Fiasco en Copenhague

Fiasco y frustración. Teníamos muchas esperanzas depositadas en la Cumbre sobre el Cambio Climático celebrada durante las dos últimas semanas en Copenhague y su resultado final no ha podido ser más decepcionante. Un acuerdo de mínimos muy mínimos entre Estados Unidos y China no justifica ni las expectativas generadas ni la necesidad acuciante de un planeta en peligro real. El cambio climático no es una quimera ni una especulación de científicos chiflados.

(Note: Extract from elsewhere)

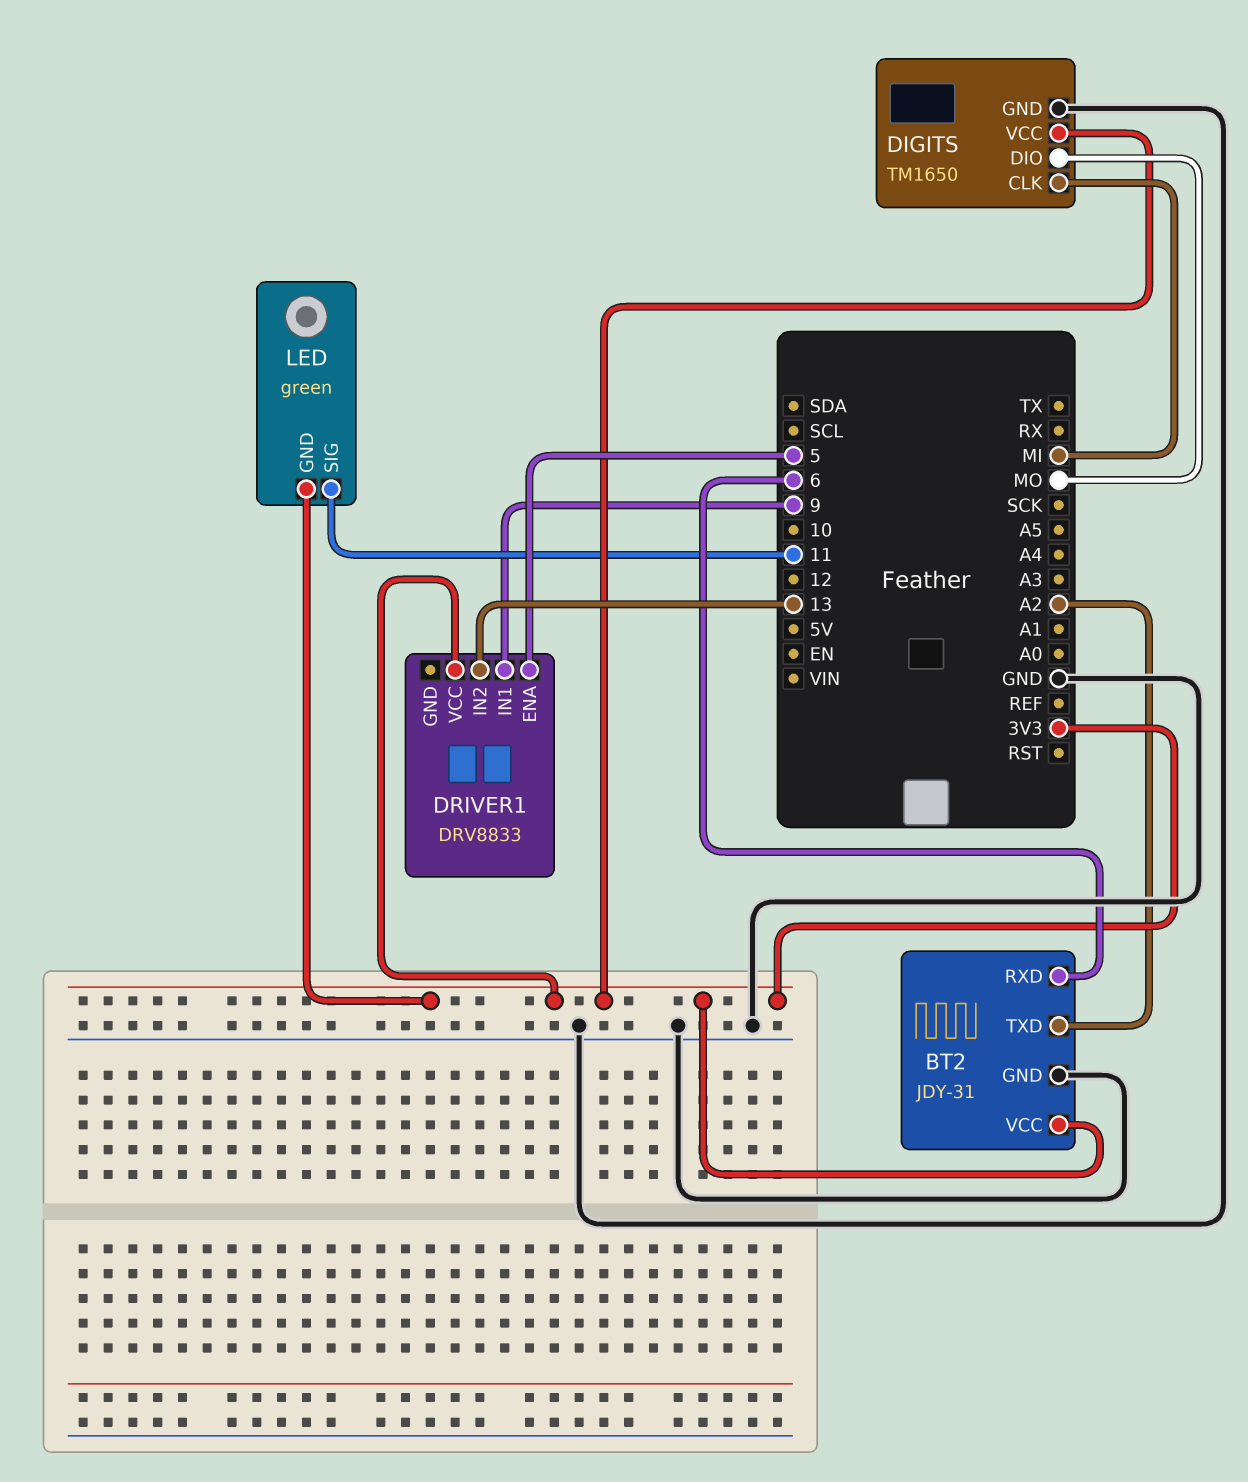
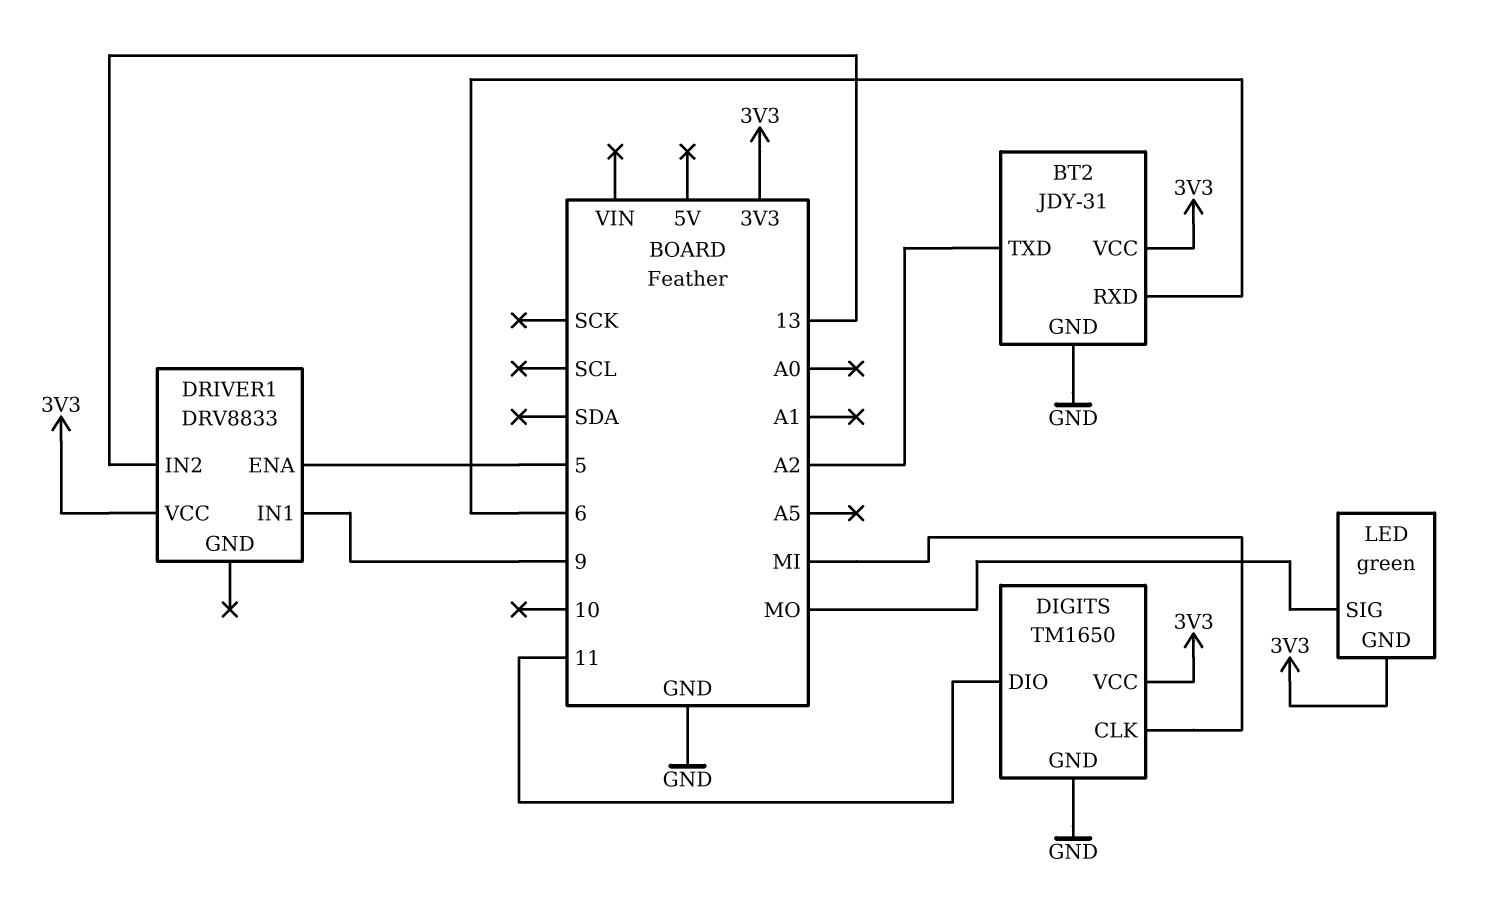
DIGITS pin DIO: MO -> 11
LED pin SIG: 11 -> MO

Sólo la Unión Europea iba en serio con una propuesta ambiciosa para reducir las emisiones de CO2, principal consecuencia del calentamiento global, y con dinero contante y sonante para ayudar a los países en vías de desarrollo a adaptar su modelo productivo. Todo lo demás ha sido una partida de póker con cartas marcadas y tahúres duchos en el arte del engaño. Se ha dado un paso atrás respecto a Kioto porque no se fijan ni siquiera objetivos concretos sobre la disminución de gases lanzados a la atmósfera. La conclusión final se resume en un ambiguo deseo de alcanzar un acuerdo sobre el volumen tolerable de gases emitidos y la contención del aumento de la temperatura media del planeta en dos grados, un umbral por encima del cual los daños podrían ser irreversibles.

La presencia de Barack Obama, convencido ambientalista, no ha servido para nada en esta ocasión. Se ha preferido desde la Casa Blanca un consenso amplio sobre unas bases muy modestas que un acuerdo de las principales potencias, salvo China e India, que tire del carro y arrastre a los demás por el camino de la preservación de nuestro ecosistema. Posiblemente, Estados Unidos haya antepuesto el pragmatismo al compromiso con el futuro de las generaciones venideras. El titular de El País en primera página es elocuente: EEUU impone al mundo su ley ante el cambio climático. Ante la desidia o el posibilismo de algunos mandatarios, al ciudadano se le queda cara de tonto. “Kioto era legalmente vinculante y a todo el mundo le pareció poco. Es importante avanzar en vez de tener palabras en un papel”, ha dicho Obama para justificar lo injustificable.

Las organizaciones ecologistas hablan sin tapujos de oportunidad perdida. Por ejemplo, Greenpeace condena enérgicamente en su página web “la arrogancia de los jefes de Estado de los países más poderosos del mundo” en una cumbre que “se cerraba de forma vergonzosa, incoherente y duramente disputada”. Para esta poderosa organización, el mundo se enfrenta a una “trágica crisis de liderazgo” y se dirige a un “caos climático”. Quizá tanto catastrofismo sea excesivo, pero no anda descaminada Greenpeace sobre los efectos del calentamiento global. Las Tuvalu se hunden… Y no son las únicas.